___ GIVEN RECORDS

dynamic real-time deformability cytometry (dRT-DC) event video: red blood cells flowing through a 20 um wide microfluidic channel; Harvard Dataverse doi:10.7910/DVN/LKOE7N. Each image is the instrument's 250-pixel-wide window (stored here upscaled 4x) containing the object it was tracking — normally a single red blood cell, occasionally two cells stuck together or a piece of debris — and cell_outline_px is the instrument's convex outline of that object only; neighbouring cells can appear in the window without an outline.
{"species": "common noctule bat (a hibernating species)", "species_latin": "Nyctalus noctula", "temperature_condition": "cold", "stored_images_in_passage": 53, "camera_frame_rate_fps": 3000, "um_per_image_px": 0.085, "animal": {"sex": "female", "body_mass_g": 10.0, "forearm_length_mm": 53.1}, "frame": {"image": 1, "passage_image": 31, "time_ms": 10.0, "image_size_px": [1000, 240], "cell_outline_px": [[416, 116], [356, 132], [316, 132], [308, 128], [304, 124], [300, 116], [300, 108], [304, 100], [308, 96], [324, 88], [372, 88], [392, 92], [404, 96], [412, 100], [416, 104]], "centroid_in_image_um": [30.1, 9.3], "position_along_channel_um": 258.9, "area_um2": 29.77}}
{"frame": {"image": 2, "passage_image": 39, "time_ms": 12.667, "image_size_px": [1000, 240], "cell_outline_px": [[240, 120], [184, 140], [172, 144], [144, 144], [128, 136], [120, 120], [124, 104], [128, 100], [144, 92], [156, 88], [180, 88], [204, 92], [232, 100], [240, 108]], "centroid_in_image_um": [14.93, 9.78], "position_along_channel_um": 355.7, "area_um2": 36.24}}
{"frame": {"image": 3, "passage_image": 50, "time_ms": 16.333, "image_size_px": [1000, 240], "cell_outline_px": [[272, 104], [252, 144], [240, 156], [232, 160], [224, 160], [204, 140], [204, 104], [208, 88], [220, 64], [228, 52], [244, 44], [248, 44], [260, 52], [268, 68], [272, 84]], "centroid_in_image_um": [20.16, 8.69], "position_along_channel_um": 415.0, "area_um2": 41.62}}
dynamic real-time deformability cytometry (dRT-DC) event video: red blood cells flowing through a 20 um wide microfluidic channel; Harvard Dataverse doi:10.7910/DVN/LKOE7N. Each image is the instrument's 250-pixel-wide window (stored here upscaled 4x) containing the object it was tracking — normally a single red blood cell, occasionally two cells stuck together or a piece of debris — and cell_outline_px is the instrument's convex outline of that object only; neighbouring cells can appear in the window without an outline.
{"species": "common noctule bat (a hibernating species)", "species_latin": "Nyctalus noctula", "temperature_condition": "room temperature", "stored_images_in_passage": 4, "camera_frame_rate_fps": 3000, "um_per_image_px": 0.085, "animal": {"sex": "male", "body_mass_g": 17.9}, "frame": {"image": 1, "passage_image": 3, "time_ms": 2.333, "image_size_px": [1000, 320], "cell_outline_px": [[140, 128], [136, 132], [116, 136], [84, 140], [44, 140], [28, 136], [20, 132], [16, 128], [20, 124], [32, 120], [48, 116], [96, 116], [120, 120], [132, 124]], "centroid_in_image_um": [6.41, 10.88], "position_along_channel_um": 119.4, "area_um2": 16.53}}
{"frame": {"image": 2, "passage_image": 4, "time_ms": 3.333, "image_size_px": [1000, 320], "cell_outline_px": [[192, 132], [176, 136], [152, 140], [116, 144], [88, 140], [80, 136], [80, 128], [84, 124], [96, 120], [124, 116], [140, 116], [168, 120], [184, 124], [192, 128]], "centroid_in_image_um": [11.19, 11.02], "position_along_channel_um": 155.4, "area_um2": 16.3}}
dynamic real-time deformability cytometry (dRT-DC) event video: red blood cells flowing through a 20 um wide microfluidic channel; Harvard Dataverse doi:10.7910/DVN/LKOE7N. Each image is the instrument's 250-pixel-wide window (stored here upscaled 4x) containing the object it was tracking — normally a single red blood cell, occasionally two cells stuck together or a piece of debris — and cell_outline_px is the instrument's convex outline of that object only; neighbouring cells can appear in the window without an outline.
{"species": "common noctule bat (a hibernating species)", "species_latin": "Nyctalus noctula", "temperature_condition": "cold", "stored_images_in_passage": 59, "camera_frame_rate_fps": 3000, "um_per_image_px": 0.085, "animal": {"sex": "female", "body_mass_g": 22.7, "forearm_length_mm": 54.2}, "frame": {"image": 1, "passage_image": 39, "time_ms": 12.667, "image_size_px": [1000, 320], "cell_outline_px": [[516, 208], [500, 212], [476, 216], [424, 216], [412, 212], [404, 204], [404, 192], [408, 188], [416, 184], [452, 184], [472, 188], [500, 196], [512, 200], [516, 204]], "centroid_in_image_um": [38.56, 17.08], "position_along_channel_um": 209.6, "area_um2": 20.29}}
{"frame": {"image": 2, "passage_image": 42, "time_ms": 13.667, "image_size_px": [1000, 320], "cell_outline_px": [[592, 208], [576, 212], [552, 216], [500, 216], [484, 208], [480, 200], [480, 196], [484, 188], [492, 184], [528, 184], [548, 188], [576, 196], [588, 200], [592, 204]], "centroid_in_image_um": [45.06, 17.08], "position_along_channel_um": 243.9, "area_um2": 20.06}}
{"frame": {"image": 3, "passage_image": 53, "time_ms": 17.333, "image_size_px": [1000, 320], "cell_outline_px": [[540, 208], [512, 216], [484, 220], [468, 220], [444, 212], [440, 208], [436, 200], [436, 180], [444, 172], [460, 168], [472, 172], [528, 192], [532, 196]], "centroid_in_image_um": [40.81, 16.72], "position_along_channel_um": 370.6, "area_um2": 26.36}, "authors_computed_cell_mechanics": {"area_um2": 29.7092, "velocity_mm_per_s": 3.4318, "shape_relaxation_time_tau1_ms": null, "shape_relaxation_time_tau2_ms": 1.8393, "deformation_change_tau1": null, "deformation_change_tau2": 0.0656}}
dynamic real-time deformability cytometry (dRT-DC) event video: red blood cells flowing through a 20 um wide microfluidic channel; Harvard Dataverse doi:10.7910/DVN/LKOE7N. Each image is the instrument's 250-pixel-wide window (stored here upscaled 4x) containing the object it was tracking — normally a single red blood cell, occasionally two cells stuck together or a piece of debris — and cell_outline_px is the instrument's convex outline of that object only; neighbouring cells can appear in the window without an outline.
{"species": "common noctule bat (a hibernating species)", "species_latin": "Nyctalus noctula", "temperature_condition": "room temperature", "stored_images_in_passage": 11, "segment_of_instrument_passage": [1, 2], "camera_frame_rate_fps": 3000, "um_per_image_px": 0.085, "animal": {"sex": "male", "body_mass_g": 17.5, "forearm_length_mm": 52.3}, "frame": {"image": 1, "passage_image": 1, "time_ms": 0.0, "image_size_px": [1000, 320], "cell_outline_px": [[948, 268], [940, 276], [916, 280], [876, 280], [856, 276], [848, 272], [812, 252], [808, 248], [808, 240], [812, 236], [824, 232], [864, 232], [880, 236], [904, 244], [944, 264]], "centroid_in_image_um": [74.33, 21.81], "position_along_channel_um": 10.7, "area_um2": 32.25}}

______

## YOUR INSTRUCTIONS
Give every line of the material again, exactly as it reads.

## TASK RESULT
dynamic real-time deformability cytometry (dRT-DC) event video: red blood cells flowing through a 20 um wide microfluidic channel; Harvard Dataverse doi:10.7910/DVN/LKOE7N. Each image is the instrument's 250-pixel-wide window (stored here upscaled 4x) containing the object it was tracking — normally a single red blood cell, occasionally two cells stuck together or a piece of debris — and cell_outline_px is the instrument's convex outline of that object only; neighbouring cells can appear in the window without an outline.
{"species": "common noctule bat (a hibernating species)", "species_latin": "Nyctalus noctula", "temperature_condition": "cold", "stored_images_in_passage": 53, "camera_frame_rate_fps": 3000, "um_per_image_px": 0.085, "animal": {"sex": "female", "body_mass_g": 10.0, "forearm_length_mm": 53.1}, "frame": {"image": 1, "passage_image": 31, "time_ms": 10.0, "image_size_px": [1000, 240], "cell_outline_px": [[416, 116], [356, 132], [316, 132], [308, 128], [304, 124], [300, 116], [300, 108], [304, 100], [308, 96], [324, 88], [372, 88], [392, 92], [404, 96], [412, 100], [416, 104]], "centroid_in_image_um": [30.1, 9.3], "position_along_channel_um": 258.9, "area_um2": 29.77}}
{"frame": {"image": 2, "passage_image": 39, "time_ms": 12.667, "image_size_px": [1000, 240], "cell_outline_px": [[240, 120], [184, 140], [172, 144], [144, 144], [128, 136], [120, 120], [124, 104], [128, 100], [144, 92], [156, 88], [180, 88], [204, 92], [232, 100], [240, 108]], "centroid_in_image_um": [14.93, 9.78], "position_along_channel_um": 355.7, "area_um2": 36.24}}
{"frame": {"image": 3, "passage_image": 50, "time_ms": 16.333, "image_size_px": [1000, 240], "cell_outline_px": [[272, 104], [252, 144], [240, 156], [232, 160], [224, 160], [204, 140], [204, 104], [208, 88], [220, 64], [228, 52], [244, 44], [248, 44], [260, 52], [268, 68], [272, 84]], "centroid_in_image_um": [20.16, 8.69], "position_along_channel_um": 415.0, "area_um2": 41.62}}
dynamic real-time deformability cytometry (dRT-DC) event video: red blood cells flowing through a 20 um wide microfluidic channel; Harvard Dataverse doi:10.7910/DVN/LKOE7N. Each image is the instrument's 250-pixel-wide window (stored here upscaled 4x) containing the object it was tracking — normally a single red blood cell, occasionally two cells stuck together or a piece of debris — and cell_outline_px is the instrument's convex outline of that object only; neighbouring cells can appear in the window without an outline.
{"species": "common noctule bat (a hibernating species)", "species_latin": "Nyctalus noctula", "temperature_condition": "room temperature", "stored_images_in_passage": 4, "camera_frame_rate_fps": 3000, "um_per_image_px": 0.085, "animal": {"sex": "male", "body_mass_g": 17.9}, "frame": {"image": 1, "passage_image": 3, "time_ms": 2.333, "image_size_px": [1000, 320], "cell_outline_px": [[140, 128], [136, 132], [116, 136], [84, 140], [44, 140], [28, 136], [20, 132], [16, 128], [20, 124], [32, 120], [48, 116], [96, 116], [120, 120], [132, 124]], "centroid_in_image_um": [6.41, 10.88], "position_along_channel_um": 119.4, "area_um2": 16.53}}
{"frame": {"image": 2, "passage_image": 4, "time_ms": 3.333, "image_size_px": [1000, 320], "cell_outline_px": [[192, 132], [176, 136], [152, 140], [116, 144], [88, 140], [80, 136], [80, 128], [84, 124], [96, 120], [124, 116], [140, 116], [168, 120], [184, 124], [192, 128]], "centroid_in_image_um": [11.19, 11.02], "position_along_channel_um": 155.4, "area_um2": 16.3}}
dynamic real-time deformability cytometry (dRT-DC) event video: red blood cells flowing through a 20 um wide microfluidic channel; Harvard Dataverse doi:10.7910/DVN/LKOE7N. Each image is the instrument's 250-pixel-wide window (stored here upscaled 4x) containing the object it was tracking — normally a single red blood cell, occasionally two cells stuck together or a piece of debris — and cell_outline_px is the instrument's convex outline of that object only; neighbouring cells can appear in the window without an outline.
{"species": "common noctule bat (a hibernating species)", "species_latin": "Nyctalus noctula", "temperature_condition": "cold", "stored_images_in_passage": 59, "camera_frame_rate_fps": 3000, "um_per_image_px": 0.085, "animal": {"sex": "female", "body_mass_g": 22.7, "forearm_length_mm": 54.2}, "frame": {"image": 1, "passage_image": 39, "time_ms": 12.667, "image_size_px": [1000, 320], "cell_outline_px": [[516, 208], [500, 212], [476, 216], [424, 216], [412, 212], [404, 204], [404, 192], [408, 188], [416, 184], [452, 184], [472, 188], [500, 196], [512, 200], [516, 204]], "centroid_in_image_um": [38.56, 17.08], "position_along_channel_um": 209.6, "area_um2": 20.29}}
{"frame": {"image": 2, "passage_image": 42, "time_ms": 13.667, "image_size_px": [1000, 320], "cell_outline_px": [[592, 208], [576, 212], [552, 216], [500, 216], [484, 208], [480, 200], [480, 196], [484, 188], [492, 184], [528, 184], [548, 188], [576, 196], [588, 200], [592, 204]], "centroid_in_image_um": [45.06, 17.08], "position_along_channel_um": 243.9, "area_um2": 20.06}}
{"frame": {"image": 3, "passage_image": 53, "time_ms": 17.333, "image_size_px": [1000, 320], "cell_outline_px": [[540, 208], [512, 216], [484, 220], [468, 220], [444, 212], [440, 208], [436, 200], [436, 180], [444, 172], [460, 168], [472, 172], [528, 192], [532, 196]], "centroid_in_image_um": [40.81, 16.72], "position_along_channel_um": 370.6, "area_um2": 26.36}, "authors_computed_cell_mechanics": {"area_um2": 29.7092, "velocity_mm_per_s": 3.4318, "shape_relaxation_time_tau1_ms": null, "shape_relaxation_time_tau2_ms": 1.8393, "deformation_change_tau1": null, "deformation_change_tau2": 0.0656}}
dynamic real-time deformability cytometry (dRT-DC) event video: red blood cells flowing through a 20 um wide microfluidic channel; Harvard Dataverse doi:10.7910/DVN/LKOE7N. Each image is the instrument's 250-pixel-wide window (stored here upscaled 4x) containing the object it was tracking — normally a single red blood cell, occasionally two cells stuck together or a piece of debris — and cell_outline_px is the instrument's convex outline of that object only; neighbouring cells can appear in the window without an outline.
{"species": "common noctule bat (a hibernating species)", "species_latin": "Nyctalus noctula", "temperature_condition": "room temperature", "stored_images_in_passage": 11, "segment_of_instrument_passage": [1, 2], "camera_frame_rate_fps": 3000, "um_per_image_px": 0.085, "animal": {"sex": "male", "body_mass_g": 17.5, "forearm_length_mm": 52.3}, "frame": {"image": 1, "passage_image": 1, "time_ms": 0.0, "image_size_px": [1000, 320], "cell_outline_px": [[948, 268], [940, 276], [916, 280], [876, 280], [856, 276], [848, 272], [812, 252], [808, 248], [808, 240], [812, 236], [824, 232], [864, 232], [880, 236], [904, 244], [944, 264]], "centroid_in_image_um": [74.33, 21.81], "position_along_channel_um": 10.7, "area_um2": 32.25}}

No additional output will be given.